Task brief =
Report, as a single figure, how many lines in the records below include "система".

========================================================================

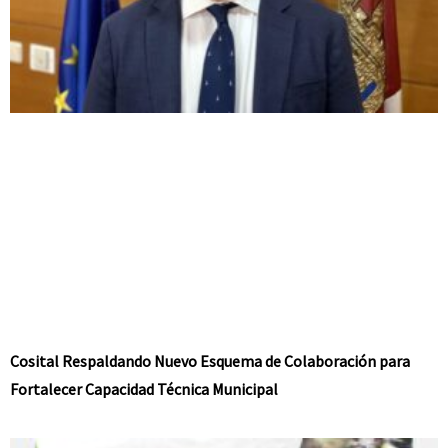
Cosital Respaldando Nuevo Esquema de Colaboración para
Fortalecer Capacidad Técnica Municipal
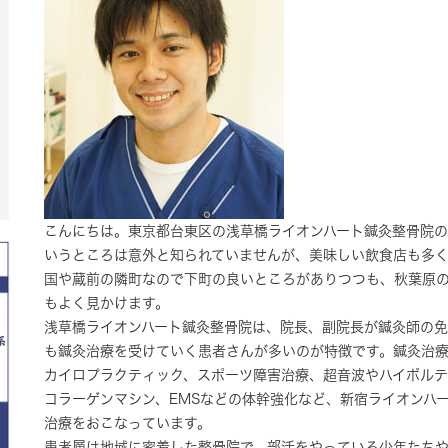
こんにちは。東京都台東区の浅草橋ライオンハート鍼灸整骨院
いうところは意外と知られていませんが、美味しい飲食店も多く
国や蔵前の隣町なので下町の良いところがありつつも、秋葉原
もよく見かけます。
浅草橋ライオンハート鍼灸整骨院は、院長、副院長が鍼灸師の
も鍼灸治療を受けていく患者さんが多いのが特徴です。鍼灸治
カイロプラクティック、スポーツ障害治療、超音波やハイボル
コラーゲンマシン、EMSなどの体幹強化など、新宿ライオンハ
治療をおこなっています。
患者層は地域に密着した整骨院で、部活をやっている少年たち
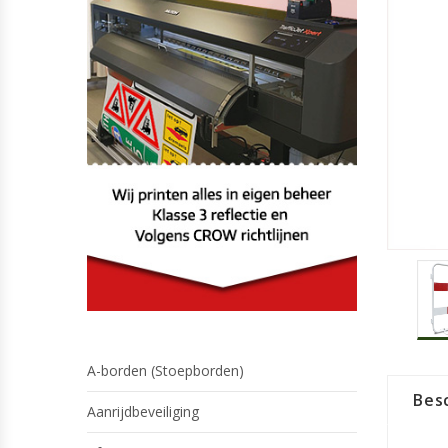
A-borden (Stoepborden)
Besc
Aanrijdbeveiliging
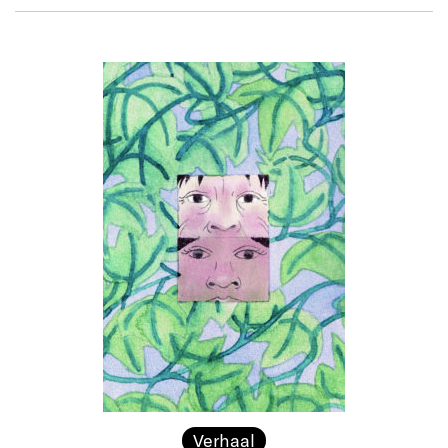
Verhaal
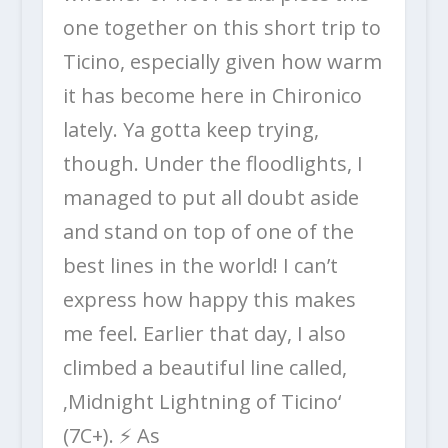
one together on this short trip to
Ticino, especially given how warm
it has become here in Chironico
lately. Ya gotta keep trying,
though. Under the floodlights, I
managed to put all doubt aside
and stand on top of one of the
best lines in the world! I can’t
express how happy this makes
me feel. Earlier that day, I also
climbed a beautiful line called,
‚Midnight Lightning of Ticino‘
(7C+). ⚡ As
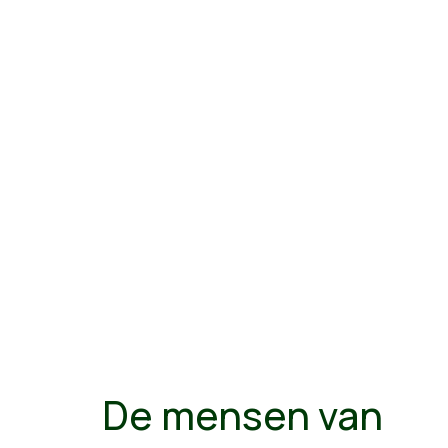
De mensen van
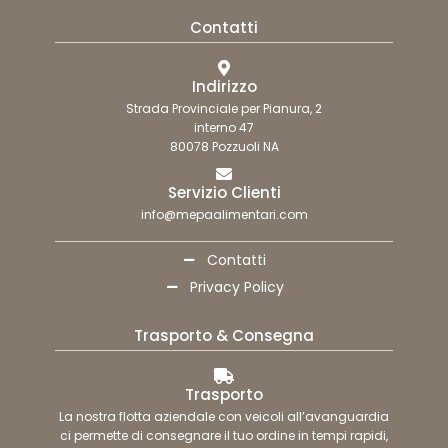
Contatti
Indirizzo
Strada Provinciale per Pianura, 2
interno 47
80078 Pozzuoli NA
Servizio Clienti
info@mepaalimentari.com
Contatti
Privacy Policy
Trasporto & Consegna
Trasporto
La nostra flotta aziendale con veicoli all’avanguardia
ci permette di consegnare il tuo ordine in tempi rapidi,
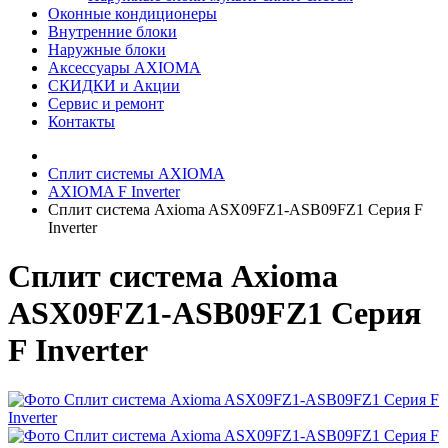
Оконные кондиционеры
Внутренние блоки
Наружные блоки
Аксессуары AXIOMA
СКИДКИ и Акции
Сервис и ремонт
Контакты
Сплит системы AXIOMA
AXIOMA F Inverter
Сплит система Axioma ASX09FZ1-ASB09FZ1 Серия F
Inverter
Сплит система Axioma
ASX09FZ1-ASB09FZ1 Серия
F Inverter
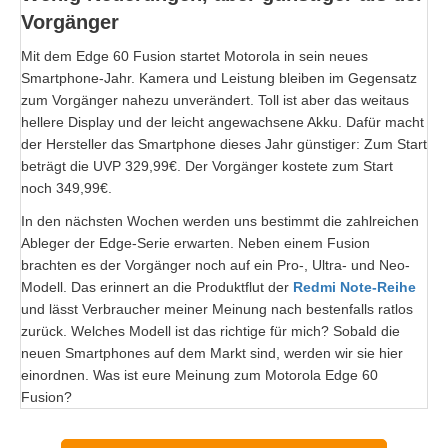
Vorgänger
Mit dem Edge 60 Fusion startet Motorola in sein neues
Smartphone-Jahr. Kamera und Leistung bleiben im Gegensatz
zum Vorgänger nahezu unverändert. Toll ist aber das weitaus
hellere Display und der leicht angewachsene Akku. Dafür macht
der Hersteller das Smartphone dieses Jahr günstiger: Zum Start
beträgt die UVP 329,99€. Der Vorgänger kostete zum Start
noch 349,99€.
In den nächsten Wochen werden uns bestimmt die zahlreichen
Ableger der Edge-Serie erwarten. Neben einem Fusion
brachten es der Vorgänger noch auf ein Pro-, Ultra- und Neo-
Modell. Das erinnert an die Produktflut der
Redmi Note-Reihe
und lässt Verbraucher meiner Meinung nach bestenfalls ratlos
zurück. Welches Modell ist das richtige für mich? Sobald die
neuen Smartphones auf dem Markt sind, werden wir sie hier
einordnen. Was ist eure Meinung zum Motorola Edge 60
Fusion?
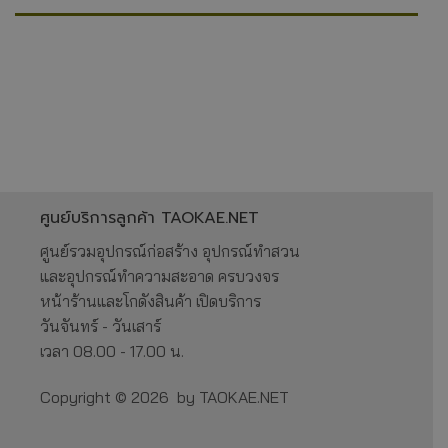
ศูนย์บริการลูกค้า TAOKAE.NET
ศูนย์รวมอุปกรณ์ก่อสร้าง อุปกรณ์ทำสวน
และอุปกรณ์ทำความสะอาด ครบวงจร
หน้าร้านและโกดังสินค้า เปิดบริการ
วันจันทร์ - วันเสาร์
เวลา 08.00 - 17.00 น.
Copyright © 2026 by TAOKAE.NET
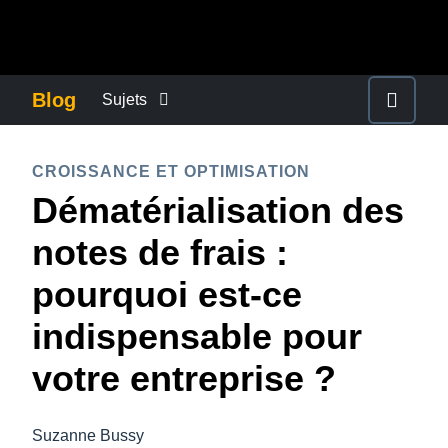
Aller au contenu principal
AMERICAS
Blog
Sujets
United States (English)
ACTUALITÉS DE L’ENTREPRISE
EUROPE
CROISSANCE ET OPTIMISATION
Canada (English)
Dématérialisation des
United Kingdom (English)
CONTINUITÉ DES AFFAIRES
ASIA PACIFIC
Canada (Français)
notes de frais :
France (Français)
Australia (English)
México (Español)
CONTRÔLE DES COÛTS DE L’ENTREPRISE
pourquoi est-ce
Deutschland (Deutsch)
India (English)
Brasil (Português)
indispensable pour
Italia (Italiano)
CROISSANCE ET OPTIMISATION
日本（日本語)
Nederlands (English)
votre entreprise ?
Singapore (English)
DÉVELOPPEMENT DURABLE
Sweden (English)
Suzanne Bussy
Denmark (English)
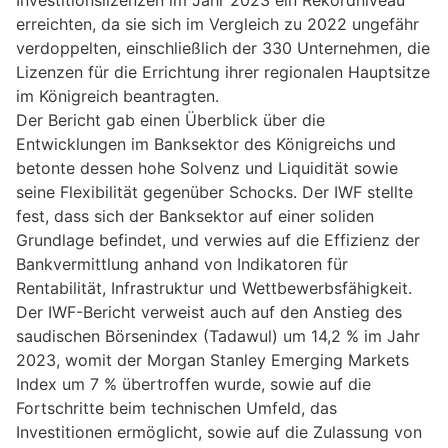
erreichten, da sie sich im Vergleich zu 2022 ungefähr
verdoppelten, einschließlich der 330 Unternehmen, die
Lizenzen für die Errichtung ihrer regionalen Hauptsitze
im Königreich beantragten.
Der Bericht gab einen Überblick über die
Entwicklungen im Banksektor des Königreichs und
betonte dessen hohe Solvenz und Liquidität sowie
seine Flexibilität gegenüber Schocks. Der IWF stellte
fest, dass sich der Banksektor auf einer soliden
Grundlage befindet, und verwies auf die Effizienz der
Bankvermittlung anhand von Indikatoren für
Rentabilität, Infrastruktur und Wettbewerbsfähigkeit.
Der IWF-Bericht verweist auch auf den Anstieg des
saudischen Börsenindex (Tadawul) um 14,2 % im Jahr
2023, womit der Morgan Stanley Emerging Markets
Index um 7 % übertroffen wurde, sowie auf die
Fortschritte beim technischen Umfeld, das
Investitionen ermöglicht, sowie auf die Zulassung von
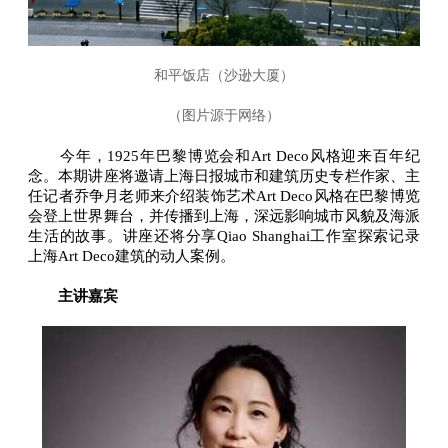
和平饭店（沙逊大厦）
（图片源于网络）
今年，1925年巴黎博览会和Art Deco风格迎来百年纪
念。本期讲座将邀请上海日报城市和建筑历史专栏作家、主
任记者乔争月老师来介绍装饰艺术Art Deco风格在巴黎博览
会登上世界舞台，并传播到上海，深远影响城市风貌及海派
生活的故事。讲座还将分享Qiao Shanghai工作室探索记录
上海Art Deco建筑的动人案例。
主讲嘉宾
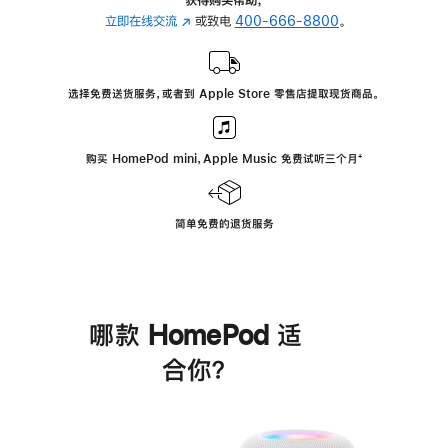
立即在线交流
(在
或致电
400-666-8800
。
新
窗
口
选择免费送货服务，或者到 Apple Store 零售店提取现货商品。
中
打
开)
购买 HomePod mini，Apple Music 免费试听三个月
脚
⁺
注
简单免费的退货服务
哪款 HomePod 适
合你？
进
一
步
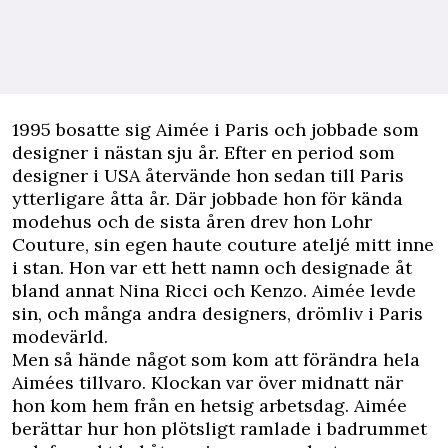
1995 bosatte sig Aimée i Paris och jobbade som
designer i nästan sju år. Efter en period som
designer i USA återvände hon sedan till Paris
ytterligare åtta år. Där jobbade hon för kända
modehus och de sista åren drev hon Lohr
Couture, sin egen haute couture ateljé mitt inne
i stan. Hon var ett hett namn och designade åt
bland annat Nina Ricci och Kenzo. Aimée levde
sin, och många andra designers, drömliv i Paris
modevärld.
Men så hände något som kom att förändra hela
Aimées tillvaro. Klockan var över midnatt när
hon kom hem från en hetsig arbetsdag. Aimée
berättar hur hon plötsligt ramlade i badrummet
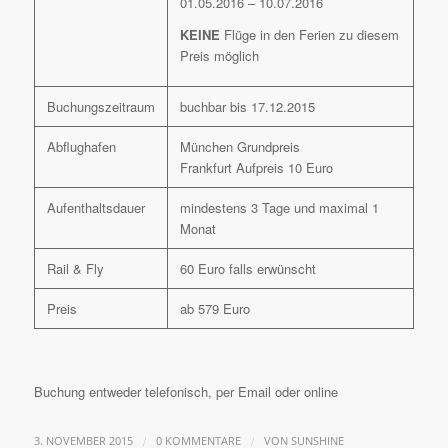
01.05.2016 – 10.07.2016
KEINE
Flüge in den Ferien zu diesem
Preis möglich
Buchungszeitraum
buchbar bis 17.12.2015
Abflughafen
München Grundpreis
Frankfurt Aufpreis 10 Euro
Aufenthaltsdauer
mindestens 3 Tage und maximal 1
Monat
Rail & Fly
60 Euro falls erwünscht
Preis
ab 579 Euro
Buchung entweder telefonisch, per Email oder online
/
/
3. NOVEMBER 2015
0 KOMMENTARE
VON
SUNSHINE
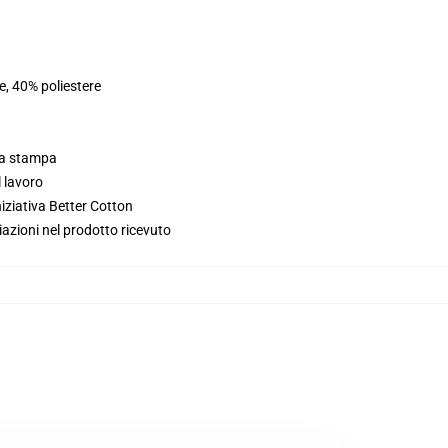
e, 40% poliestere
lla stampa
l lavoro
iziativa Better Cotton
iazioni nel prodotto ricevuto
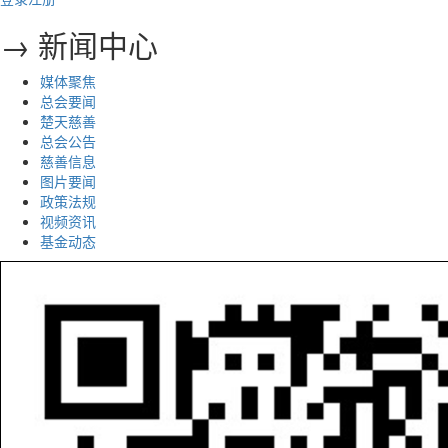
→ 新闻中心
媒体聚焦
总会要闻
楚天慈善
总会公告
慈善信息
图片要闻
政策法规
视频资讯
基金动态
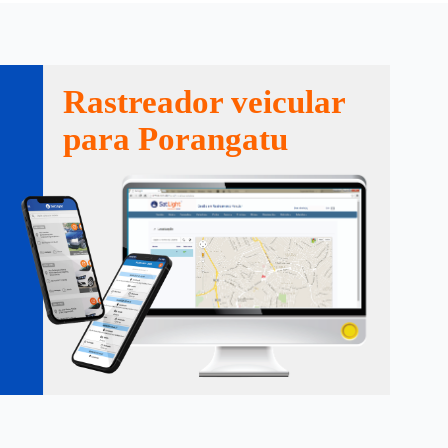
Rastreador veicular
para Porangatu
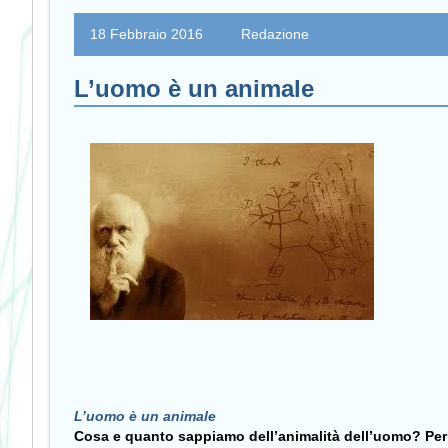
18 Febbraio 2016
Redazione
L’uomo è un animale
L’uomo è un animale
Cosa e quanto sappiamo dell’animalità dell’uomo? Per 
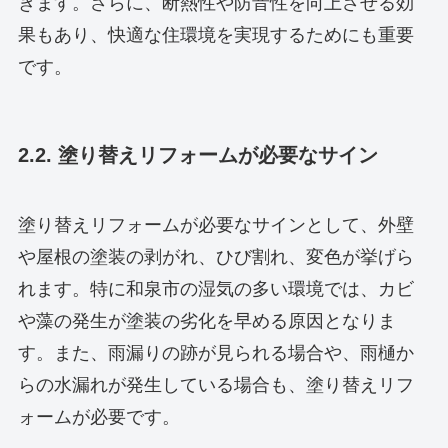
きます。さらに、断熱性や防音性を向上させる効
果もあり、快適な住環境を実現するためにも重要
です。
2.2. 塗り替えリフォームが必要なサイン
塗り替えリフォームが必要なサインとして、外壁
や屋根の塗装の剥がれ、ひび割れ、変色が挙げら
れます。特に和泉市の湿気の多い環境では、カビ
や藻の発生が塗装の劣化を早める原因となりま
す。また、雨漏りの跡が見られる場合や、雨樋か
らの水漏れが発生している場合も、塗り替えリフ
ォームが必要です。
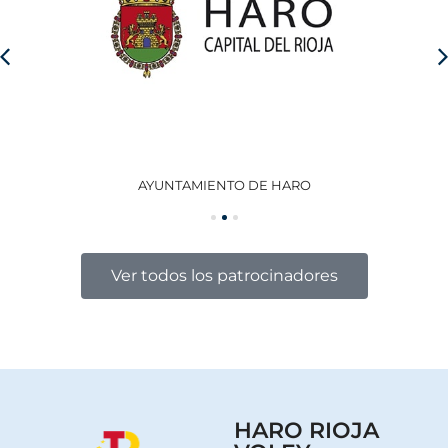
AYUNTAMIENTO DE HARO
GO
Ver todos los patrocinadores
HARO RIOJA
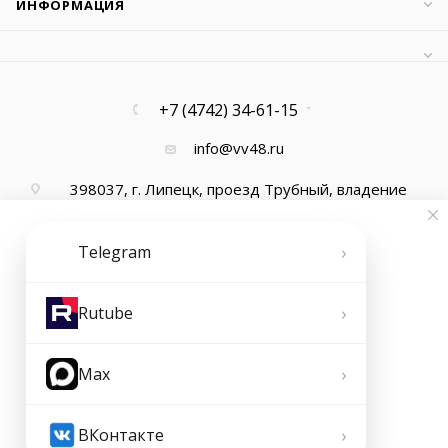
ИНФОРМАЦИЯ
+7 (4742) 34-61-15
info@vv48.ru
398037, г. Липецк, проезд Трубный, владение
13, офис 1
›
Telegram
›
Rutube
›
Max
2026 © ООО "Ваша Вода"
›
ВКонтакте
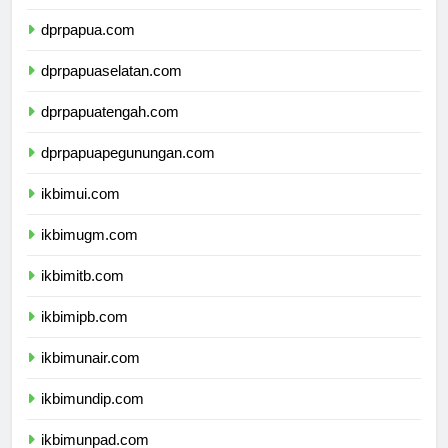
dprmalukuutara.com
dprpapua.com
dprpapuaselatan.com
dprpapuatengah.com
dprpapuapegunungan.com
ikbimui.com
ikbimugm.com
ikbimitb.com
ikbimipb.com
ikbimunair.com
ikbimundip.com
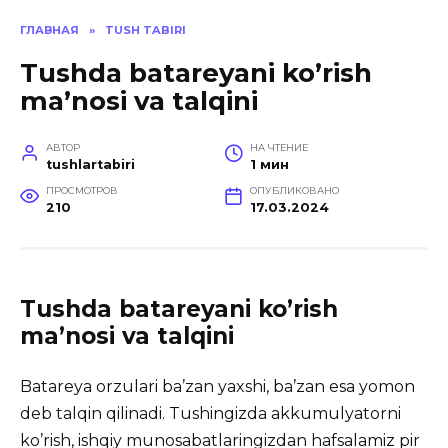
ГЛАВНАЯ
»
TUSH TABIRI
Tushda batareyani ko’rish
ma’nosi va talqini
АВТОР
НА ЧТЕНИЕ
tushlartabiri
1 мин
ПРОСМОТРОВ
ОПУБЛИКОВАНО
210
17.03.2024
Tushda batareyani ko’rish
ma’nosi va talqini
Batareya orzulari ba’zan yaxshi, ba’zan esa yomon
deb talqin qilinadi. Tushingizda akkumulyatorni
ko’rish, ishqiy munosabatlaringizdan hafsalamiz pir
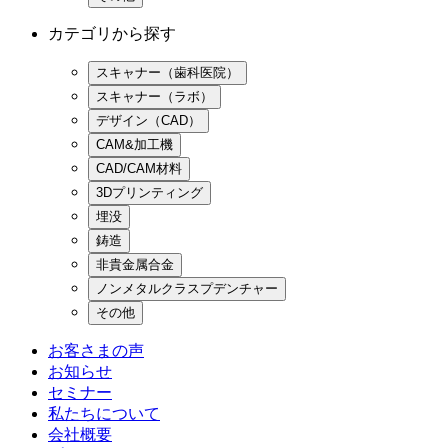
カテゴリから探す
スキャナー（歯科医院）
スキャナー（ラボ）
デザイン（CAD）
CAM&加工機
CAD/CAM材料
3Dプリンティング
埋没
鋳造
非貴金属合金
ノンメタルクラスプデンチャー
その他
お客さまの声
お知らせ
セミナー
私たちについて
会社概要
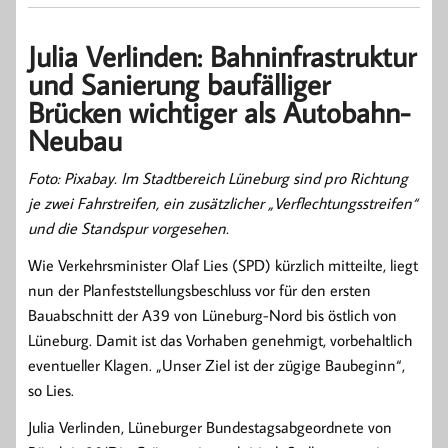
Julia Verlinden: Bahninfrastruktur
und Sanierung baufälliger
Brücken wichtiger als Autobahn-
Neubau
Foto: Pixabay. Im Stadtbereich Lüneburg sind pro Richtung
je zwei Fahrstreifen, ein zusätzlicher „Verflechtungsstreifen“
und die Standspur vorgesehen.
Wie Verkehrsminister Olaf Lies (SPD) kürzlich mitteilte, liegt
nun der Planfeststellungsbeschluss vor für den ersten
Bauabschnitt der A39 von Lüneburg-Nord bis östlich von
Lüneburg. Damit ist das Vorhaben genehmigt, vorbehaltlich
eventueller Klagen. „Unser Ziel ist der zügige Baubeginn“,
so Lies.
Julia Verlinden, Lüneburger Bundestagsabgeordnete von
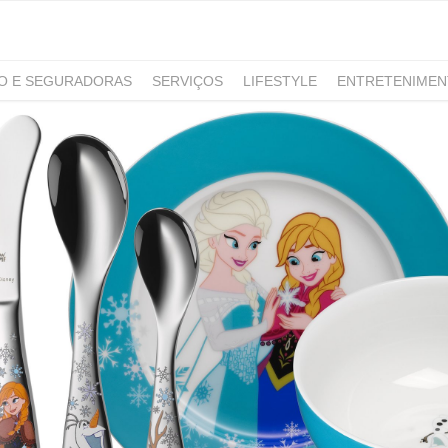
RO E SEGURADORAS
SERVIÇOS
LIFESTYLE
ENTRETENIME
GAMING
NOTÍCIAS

========================================================================

Expected output =
2